▸ **WHAT IS BEING ASKED**:
Starting with the line that contains "right shoulder: (93, 245)" and stopping after the line that contains "right knee: (43, 440)", copy the entries below exactly. Include nothing else.
RECORDS FOR THE TASK below:
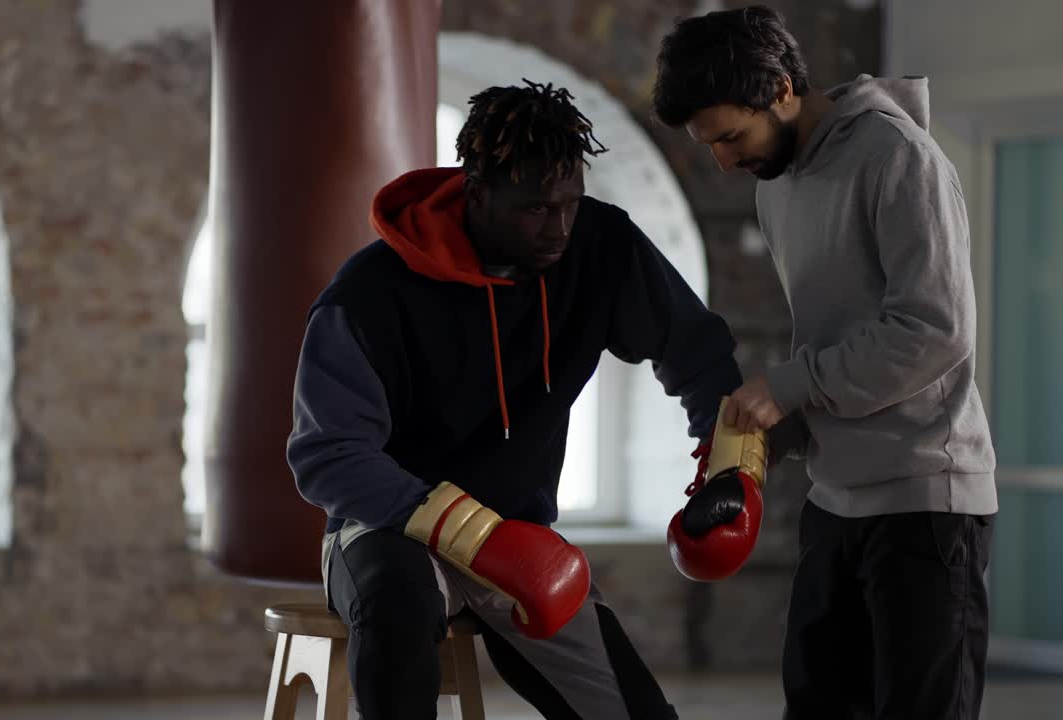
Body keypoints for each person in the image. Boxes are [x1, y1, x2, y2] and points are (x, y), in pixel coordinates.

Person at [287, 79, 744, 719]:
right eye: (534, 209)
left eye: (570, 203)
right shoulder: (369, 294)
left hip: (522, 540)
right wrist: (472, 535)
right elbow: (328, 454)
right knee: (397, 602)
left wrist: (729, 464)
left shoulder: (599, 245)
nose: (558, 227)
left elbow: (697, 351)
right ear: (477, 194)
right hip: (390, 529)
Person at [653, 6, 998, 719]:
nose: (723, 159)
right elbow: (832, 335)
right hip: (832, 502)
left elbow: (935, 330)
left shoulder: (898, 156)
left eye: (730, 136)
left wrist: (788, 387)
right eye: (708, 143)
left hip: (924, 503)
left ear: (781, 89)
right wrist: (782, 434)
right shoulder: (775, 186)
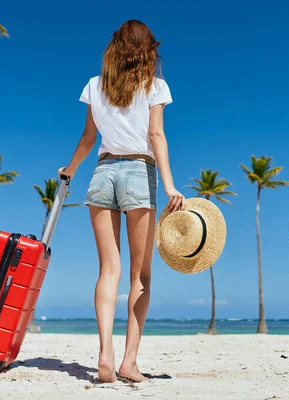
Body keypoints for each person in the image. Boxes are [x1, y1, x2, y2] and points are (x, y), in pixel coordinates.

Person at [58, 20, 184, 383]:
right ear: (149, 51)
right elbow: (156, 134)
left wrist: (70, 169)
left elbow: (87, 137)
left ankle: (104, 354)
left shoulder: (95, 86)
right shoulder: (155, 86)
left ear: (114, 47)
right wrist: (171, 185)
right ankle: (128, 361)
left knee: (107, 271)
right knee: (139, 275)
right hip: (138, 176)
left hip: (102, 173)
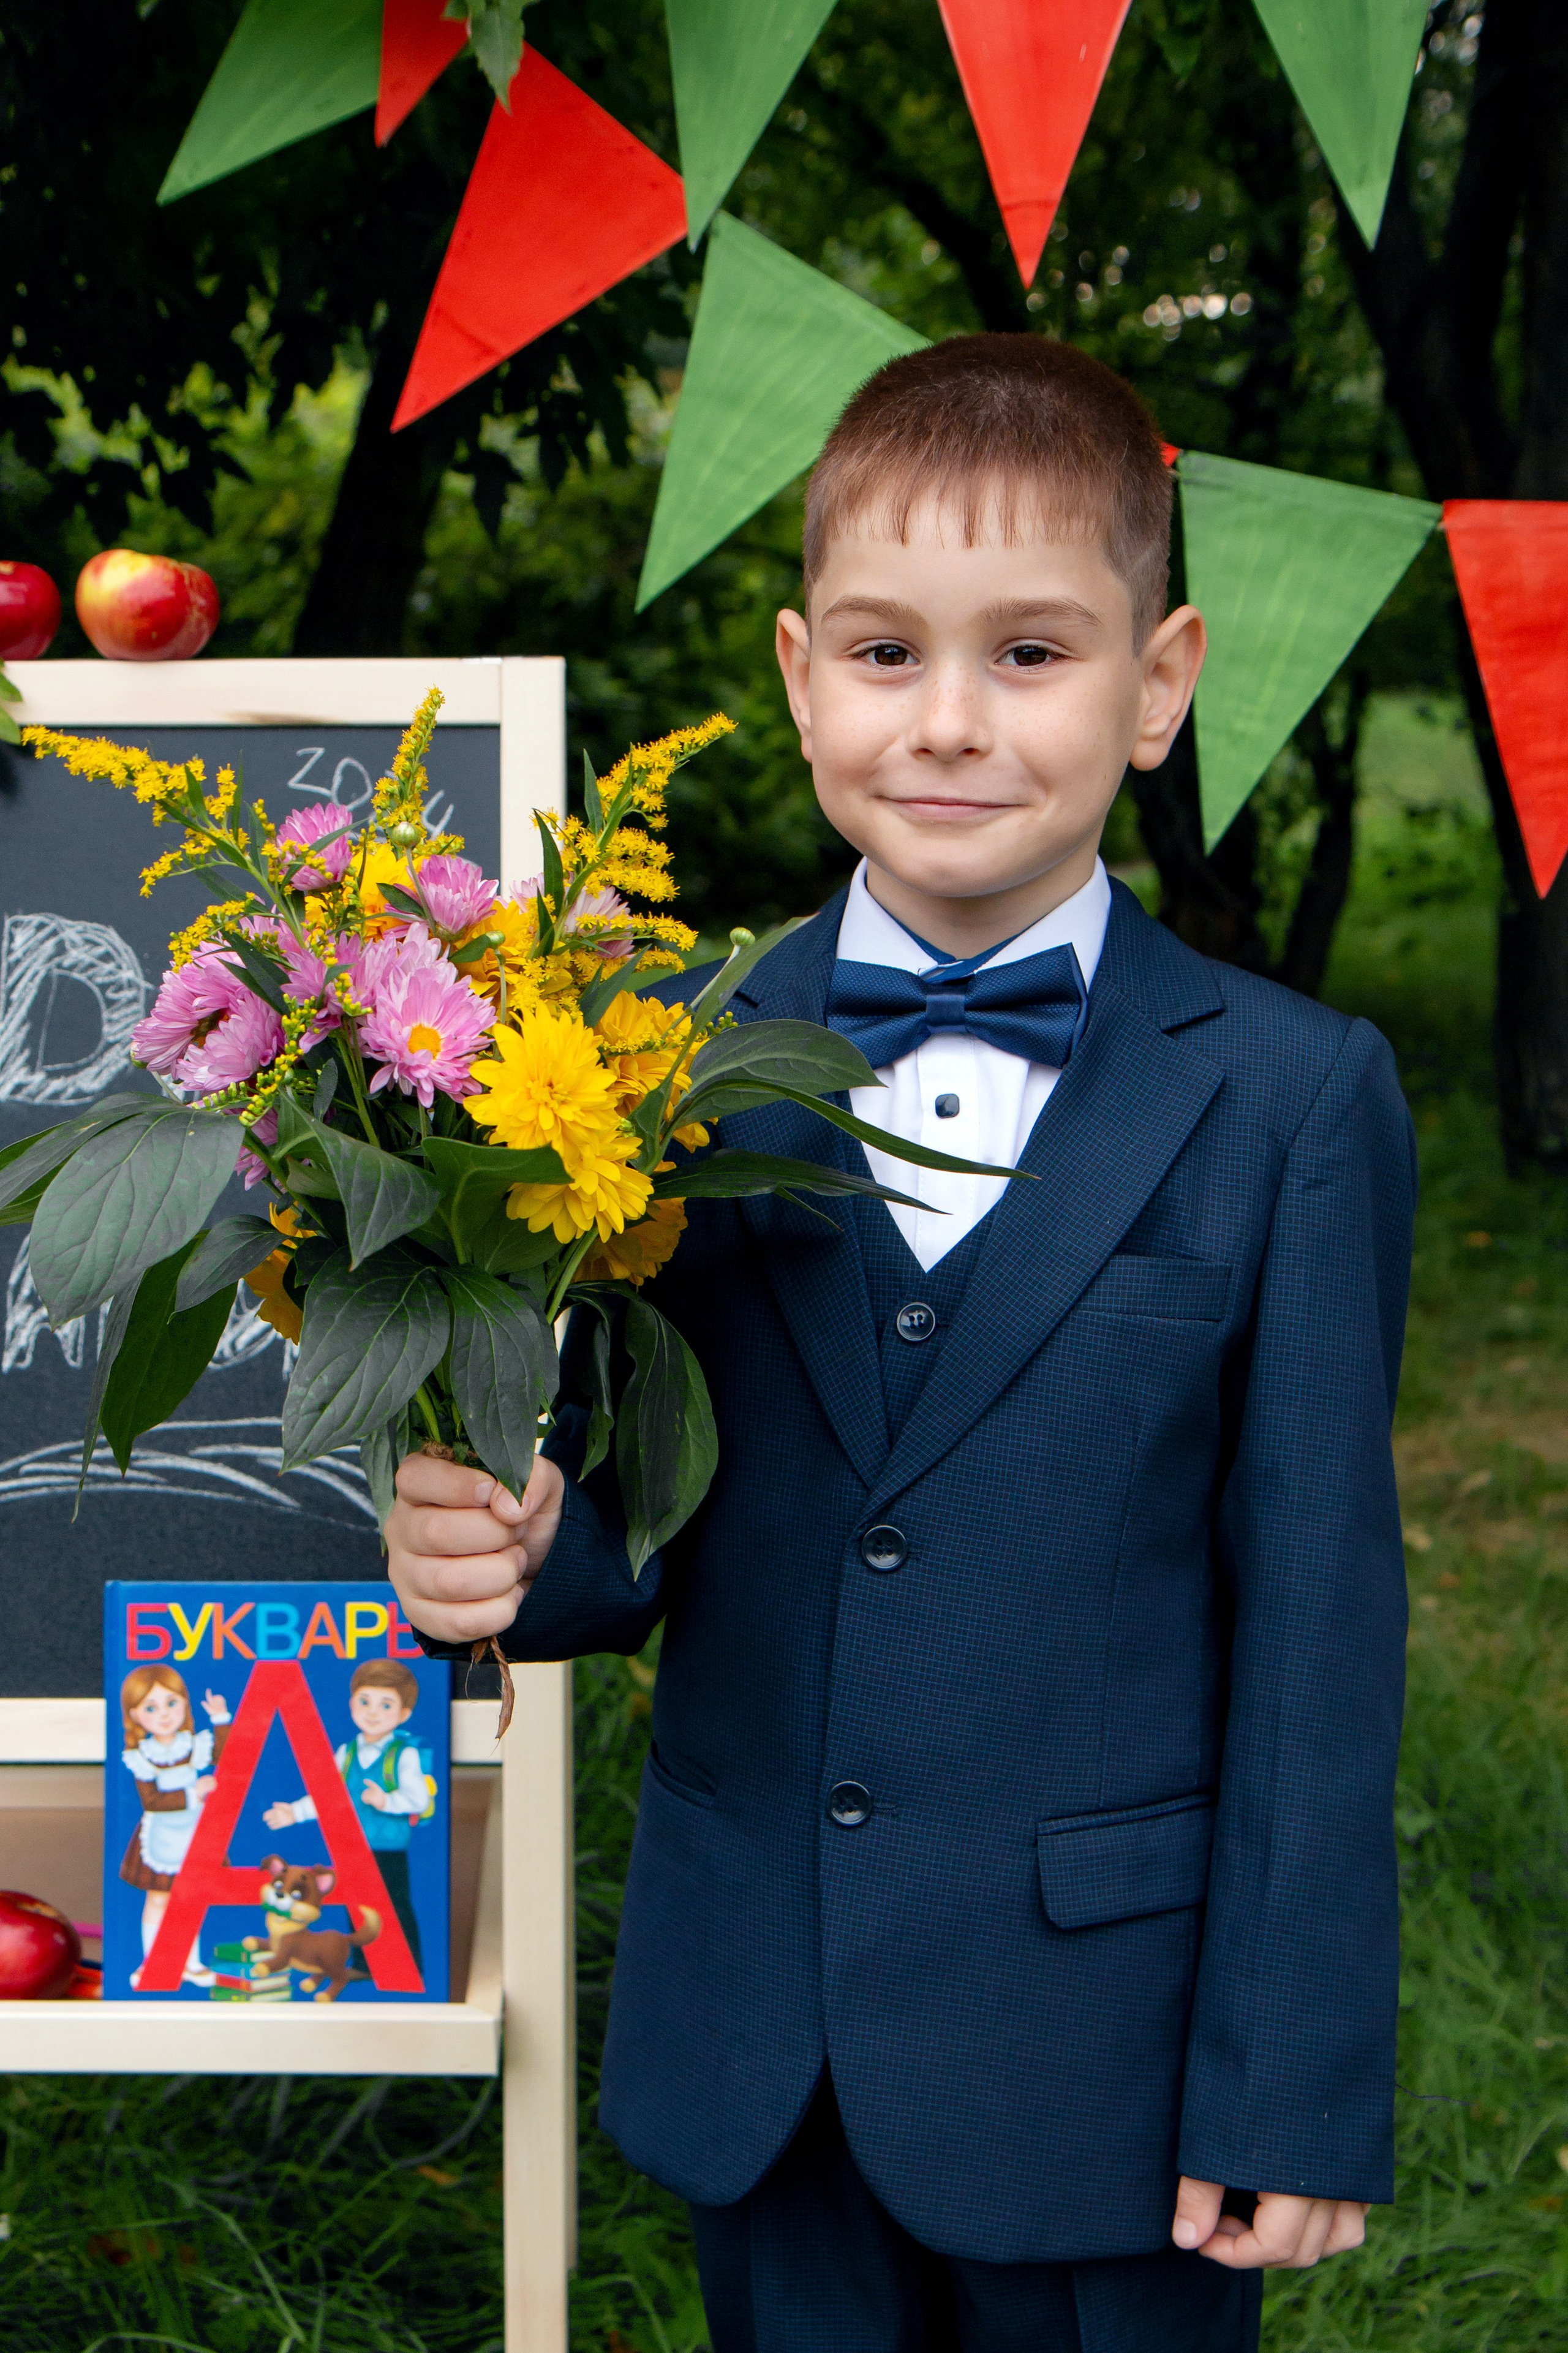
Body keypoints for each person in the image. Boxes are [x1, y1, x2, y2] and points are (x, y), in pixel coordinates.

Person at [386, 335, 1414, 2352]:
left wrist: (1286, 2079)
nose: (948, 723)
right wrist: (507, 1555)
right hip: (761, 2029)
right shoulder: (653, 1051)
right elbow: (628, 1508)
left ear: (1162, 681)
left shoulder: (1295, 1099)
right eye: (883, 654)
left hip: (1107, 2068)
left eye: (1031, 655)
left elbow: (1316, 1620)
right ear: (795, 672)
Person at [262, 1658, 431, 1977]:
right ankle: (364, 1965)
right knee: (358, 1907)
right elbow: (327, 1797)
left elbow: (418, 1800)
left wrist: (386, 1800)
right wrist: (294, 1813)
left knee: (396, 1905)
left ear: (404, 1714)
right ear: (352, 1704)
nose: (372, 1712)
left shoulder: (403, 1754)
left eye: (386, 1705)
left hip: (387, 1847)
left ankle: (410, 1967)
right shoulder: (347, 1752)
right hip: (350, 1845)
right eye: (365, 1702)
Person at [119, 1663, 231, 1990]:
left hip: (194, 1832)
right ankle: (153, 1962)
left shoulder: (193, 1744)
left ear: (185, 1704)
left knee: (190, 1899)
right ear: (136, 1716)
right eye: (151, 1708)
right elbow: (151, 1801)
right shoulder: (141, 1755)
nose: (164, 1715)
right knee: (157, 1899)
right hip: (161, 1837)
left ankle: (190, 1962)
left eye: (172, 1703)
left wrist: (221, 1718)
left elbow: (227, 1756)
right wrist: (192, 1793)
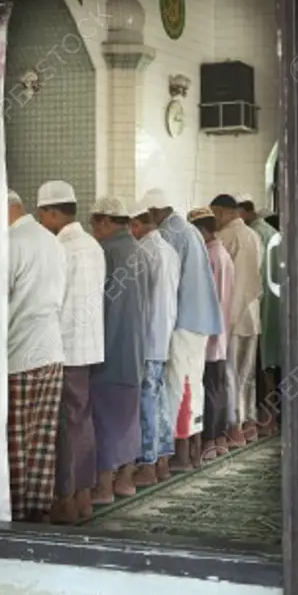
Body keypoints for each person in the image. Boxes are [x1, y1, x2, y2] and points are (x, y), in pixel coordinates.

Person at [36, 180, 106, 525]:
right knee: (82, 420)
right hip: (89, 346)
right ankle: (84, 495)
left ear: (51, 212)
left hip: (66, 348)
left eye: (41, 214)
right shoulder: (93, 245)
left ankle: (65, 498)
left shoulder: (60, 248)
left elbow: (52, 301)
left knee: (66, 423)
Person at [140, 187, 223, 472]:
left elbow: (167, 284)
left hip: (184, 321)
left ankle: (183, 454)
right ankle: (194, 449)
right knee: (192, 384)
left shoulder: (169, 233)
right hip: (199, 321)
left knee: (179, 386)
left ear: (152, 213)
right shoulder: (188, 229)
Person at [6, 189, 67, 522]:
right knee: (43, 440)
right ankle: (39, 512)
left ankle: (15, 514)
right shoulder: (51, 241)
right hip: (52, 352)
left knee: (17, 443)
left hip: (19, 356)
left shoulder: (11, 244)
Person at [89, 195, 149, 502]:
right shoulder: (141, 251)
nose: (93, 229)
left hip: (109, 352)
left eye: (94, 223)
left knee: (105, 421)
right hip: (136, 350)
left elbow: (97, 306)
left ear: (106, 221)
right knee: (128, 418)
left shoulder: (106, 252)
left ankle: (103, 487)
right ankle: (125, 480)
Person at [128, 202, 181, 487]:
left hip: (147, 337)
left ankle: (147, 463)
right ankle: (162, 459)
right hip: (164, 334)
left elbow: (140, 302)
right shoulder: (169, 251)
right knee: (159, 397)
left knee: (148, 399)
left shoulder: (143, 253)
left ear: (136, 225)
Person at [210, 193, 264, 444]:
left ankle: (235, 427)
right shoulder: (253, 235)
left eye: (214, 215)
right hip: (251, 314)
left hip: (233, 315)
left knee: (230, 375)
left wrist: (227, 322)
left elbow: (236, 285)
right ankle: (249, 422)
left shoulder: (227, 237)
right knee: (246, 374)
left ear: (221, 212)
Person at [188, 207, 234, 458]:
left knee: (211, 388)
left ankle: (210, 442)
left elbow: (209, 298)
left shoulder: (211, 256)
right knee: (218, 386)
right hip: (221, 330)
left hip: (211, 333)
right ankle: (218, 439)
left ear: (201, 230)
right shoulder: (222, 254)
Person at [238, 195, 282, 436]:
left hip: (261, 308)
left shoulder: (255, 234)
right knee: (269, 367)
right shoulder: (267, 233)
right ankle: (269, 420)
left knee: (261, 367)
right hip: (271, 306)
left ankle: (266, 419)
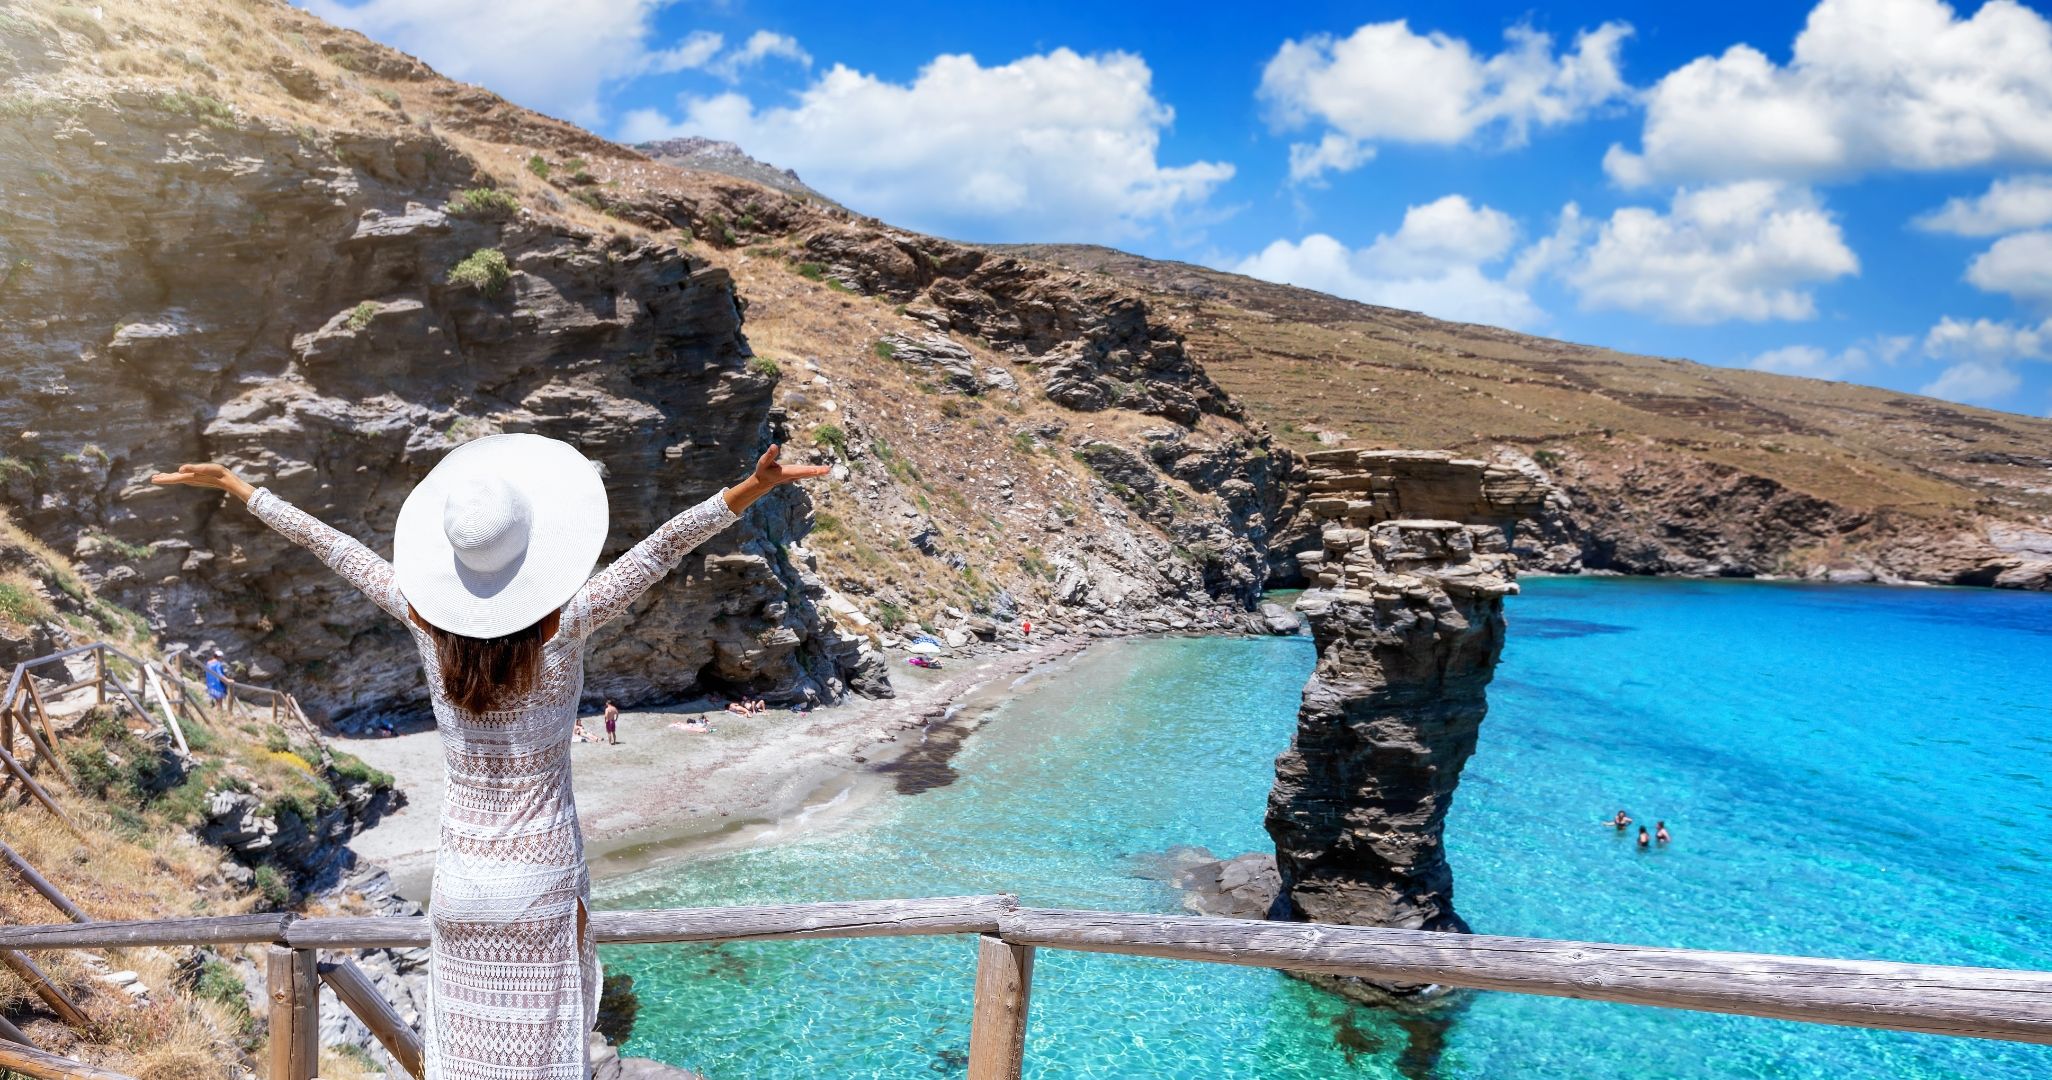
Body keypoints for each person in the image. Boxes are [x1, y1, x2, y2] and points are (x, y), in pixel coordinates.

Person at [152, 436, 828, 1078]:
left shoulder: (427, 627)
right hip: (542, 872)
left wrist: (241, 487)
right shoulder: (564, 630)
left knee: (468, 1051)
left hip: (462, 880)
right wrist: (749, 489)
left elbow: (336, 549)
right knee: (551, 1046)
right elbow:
End of RECORDS FOR THE TASK.
▸ **EXPECTED ANSWER**:
right shoulder: (93, 245)
left ankle: (65, 498)
left shoulder: (60, 248)
left elbow: (52, 301)
left knee: (66, 423)
Person at [140, 187, 223, 472]:
left elbow: (167, 284)
left hip: (184, 321)
left ankle: (183, 454)
right ankle: (194, 449)
right knee: (192, 384)
left shoulder: (169, 233)
right hip: (199, 321)
left knee: (179, 386)
left ear: (152, 213)
right shoulder: (188, 229)
Person at [6, 189, 67, 522]:
right knee: (43, 440)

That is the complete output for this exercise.